PVP Live
- Available in: English
- Owners: J. Casey Wehr (CEO), Chester Srp
- Website: pvplive.net

= PVP Live =

American esports news website

PVP Live was an American esports news website. It was founded in 2012 and included a statistics database. The website was owned by PVP Live Interactive, Inc. PVP Live came out of its most recent beta on June 8, 2015. The company is based in Frisco, Texas.

==History==
Prior incarnations of the organization include the Heroes Live, PVE Live, and Hearth Live websites, and a podcast.

The third production of Tavern Takeover was widely criticized for poor sound production, resulting in the CEO issuing a public apology and stating that sound issues would be a thing of the past.

In 2015, the website planned on producing a 24-hour online show along the lines of ESPN's Sports Center.

On May 23, 2016, the site broke the news that ESPN was in talks with Riot Games to purchase television broadcast rights for League of Legends content for approximately $500 million. Several hours later, both ESPN and Riot Games issued statements that the story created by PVP Live was false.

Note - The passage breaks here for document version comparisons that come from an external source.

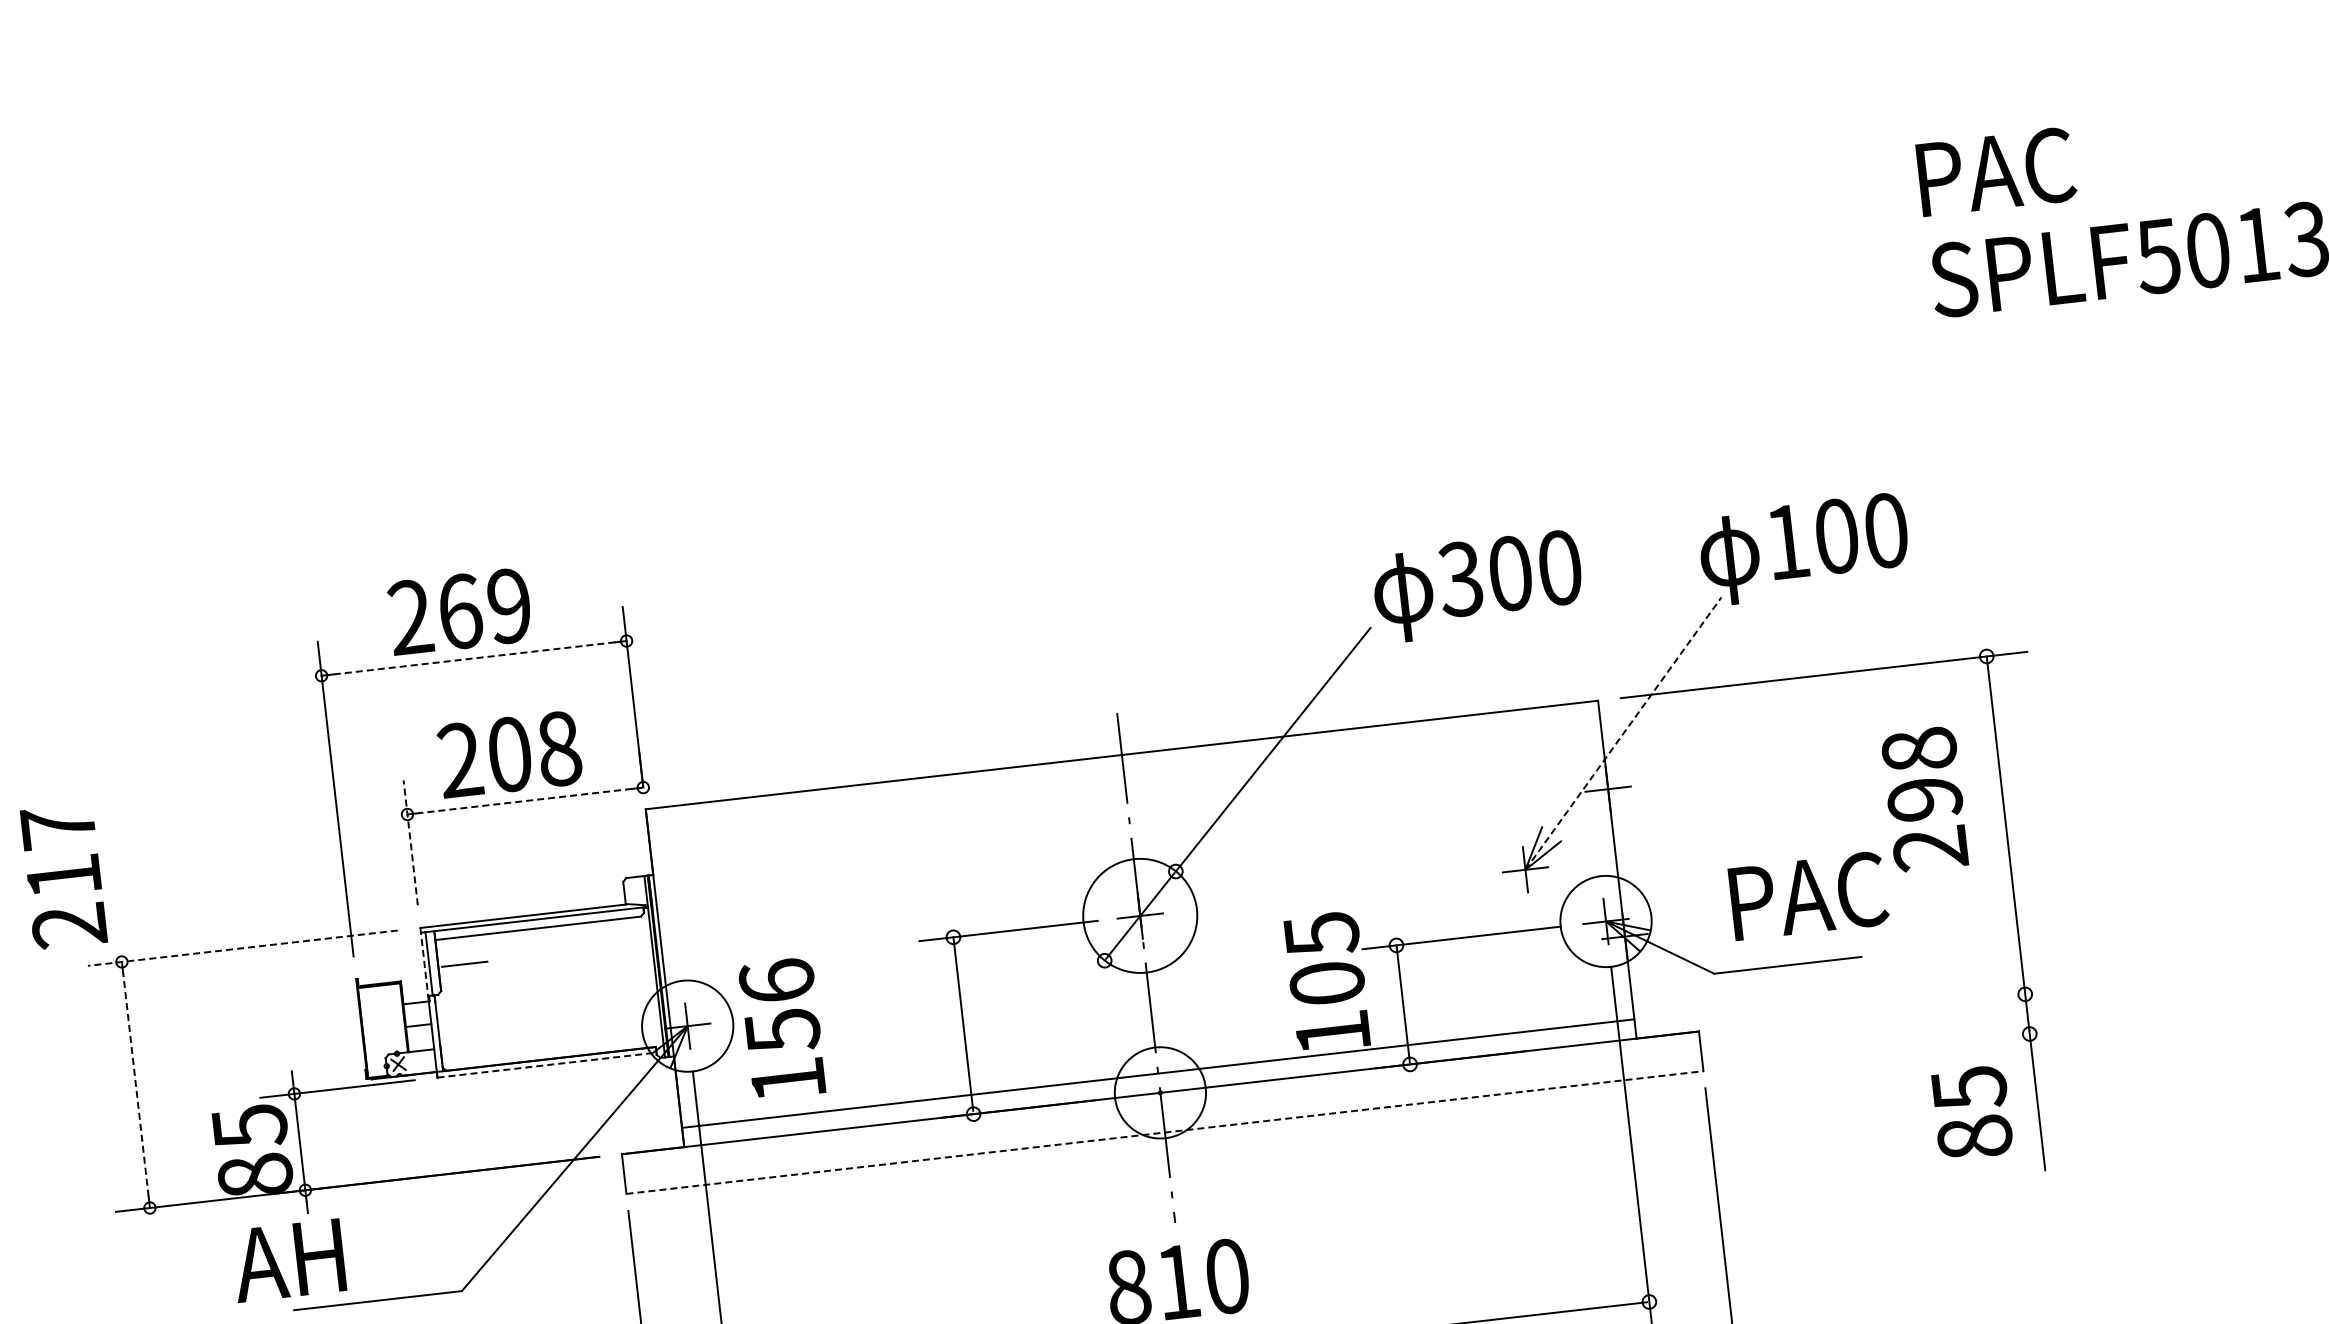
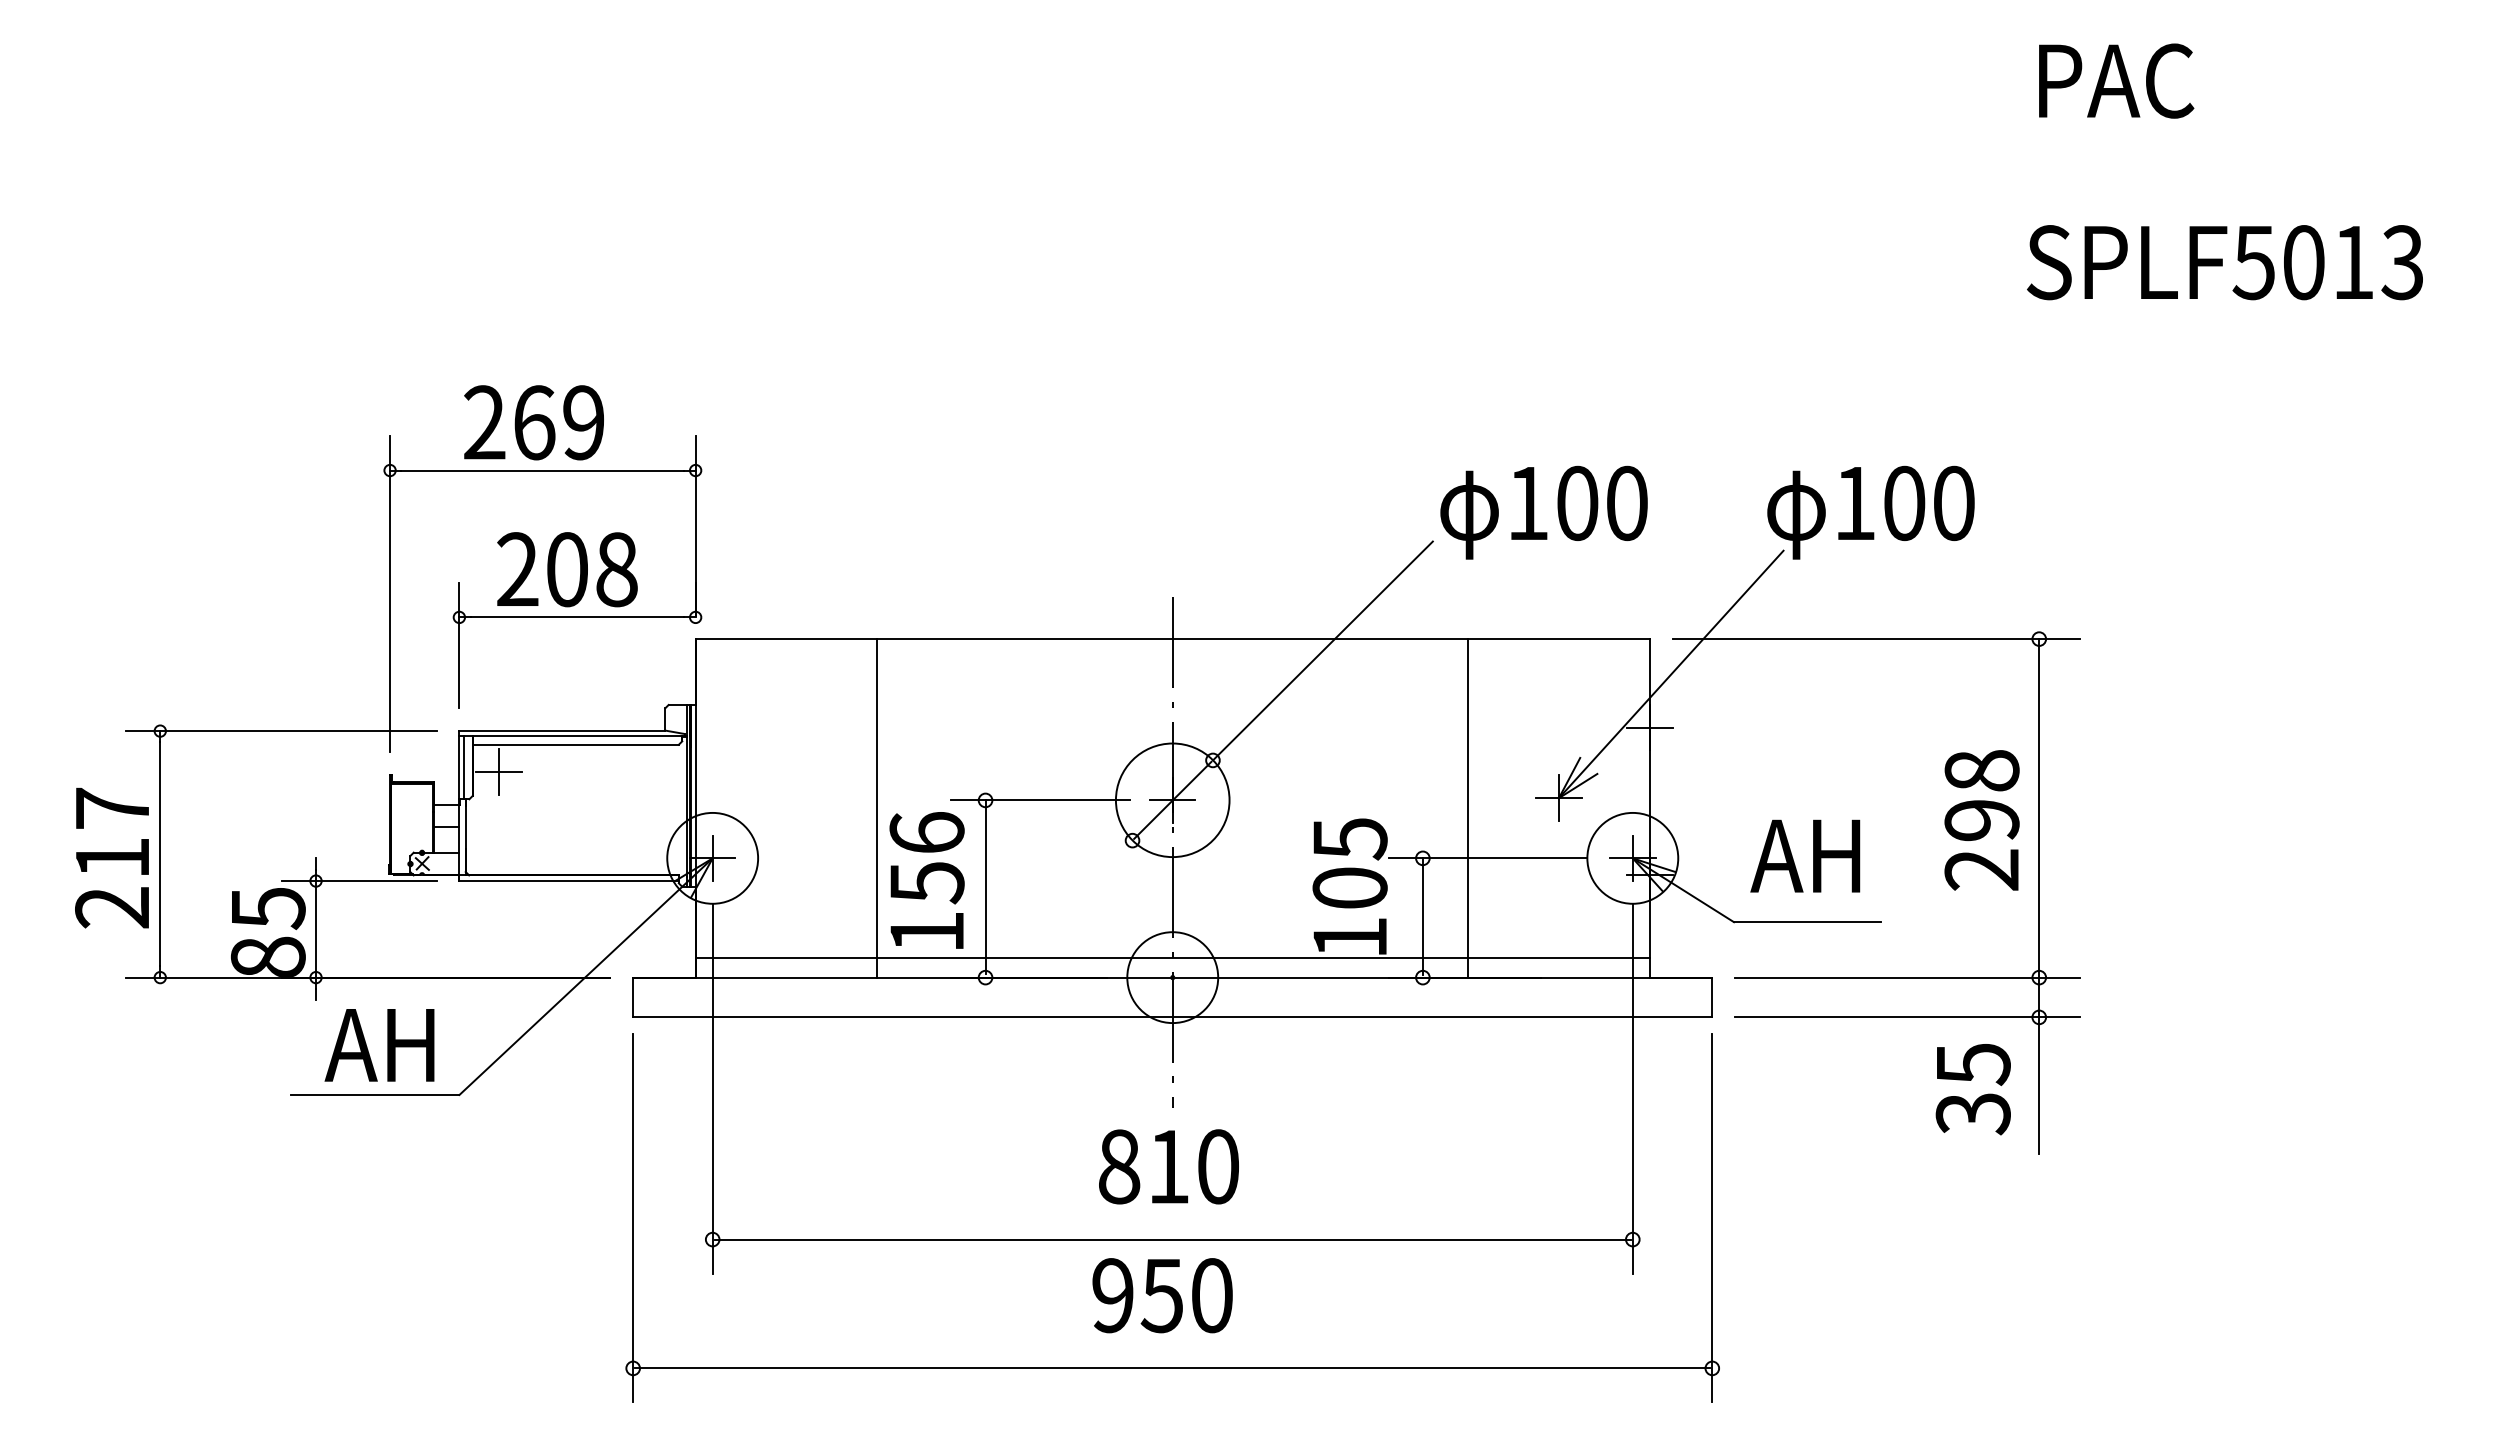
text: (1996, 171) -> (2116, 80), moved
text: (1460, 579) -> (1527, 503), 300 -> 100
line: (473, 658) -> (542, 470), dashed -> solid
line: (1623, 733) -> (1671, 674), dashed -> solid
text: (1924, 799) -> (1981, 820), moved
line: (525, 801) -> (577, 617), dashed -> solid
line: (410, 842) -> (459, 645), dashed -> solid
text: (62, 876) -> (111, 857), moved
line: (1436, 890) -> (1468, 808), added
text: (1804, 895) -> (1832, 855), PAC -> AH
line: (241, 948) -> (280, 731), dashed -> solid
line: (846, 957) -> (877, 808), added
line: (424, 962) -> (459, 765), dashed -> solid
line: (465, 963) -> (499, 771), added
line: (1893, 1009) -> (1907, 977), added
text: (781, 1028) -> (926, 880), moved
line: (1898, 1049) -> (1907, 1017), added
line: (547, 1065) -> (569, 881), dashed -> solid
line: (136, 1085) -> (160, 854), dashed -> solid
line: (1164, 1132) -> (1172, 1017), dashed -> solid
text: (1974, 1137) -> (1972, 1113), 85 -> 35
text: (288, 1260) -> (379, 1045), moved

PVP Live ran the Hearthstone Pro League, a professional Hearthstone competition, produced in partnership with Twitch, Blizzard Entertainment and PRG. The $60,000 prize pool tournament was officially announced on May 27, 2015. The company was unable to actually pay the top finishers of the competition and refused to answer questions concerning the matter. Later on April 13, 2016, it announced it would pay out the prize money if another organization would pick up all associated costs, excluding the prize pool. The company later also hosted competitions in World of Warcraft alongside its Hearthstone offerings.

As of June 8, 2016, PVP Live had raised around US$2 million in private funding.

On February 5, 2018, PVP Live shut down all operations immediately. The company gave users with a remaining account balance 180 days to withdraw their funds. Chief marketing officer Scotty Tidwell said on social media that the closure came as a surprise to him, describing the effort he had put into growing the platform in the preceding period.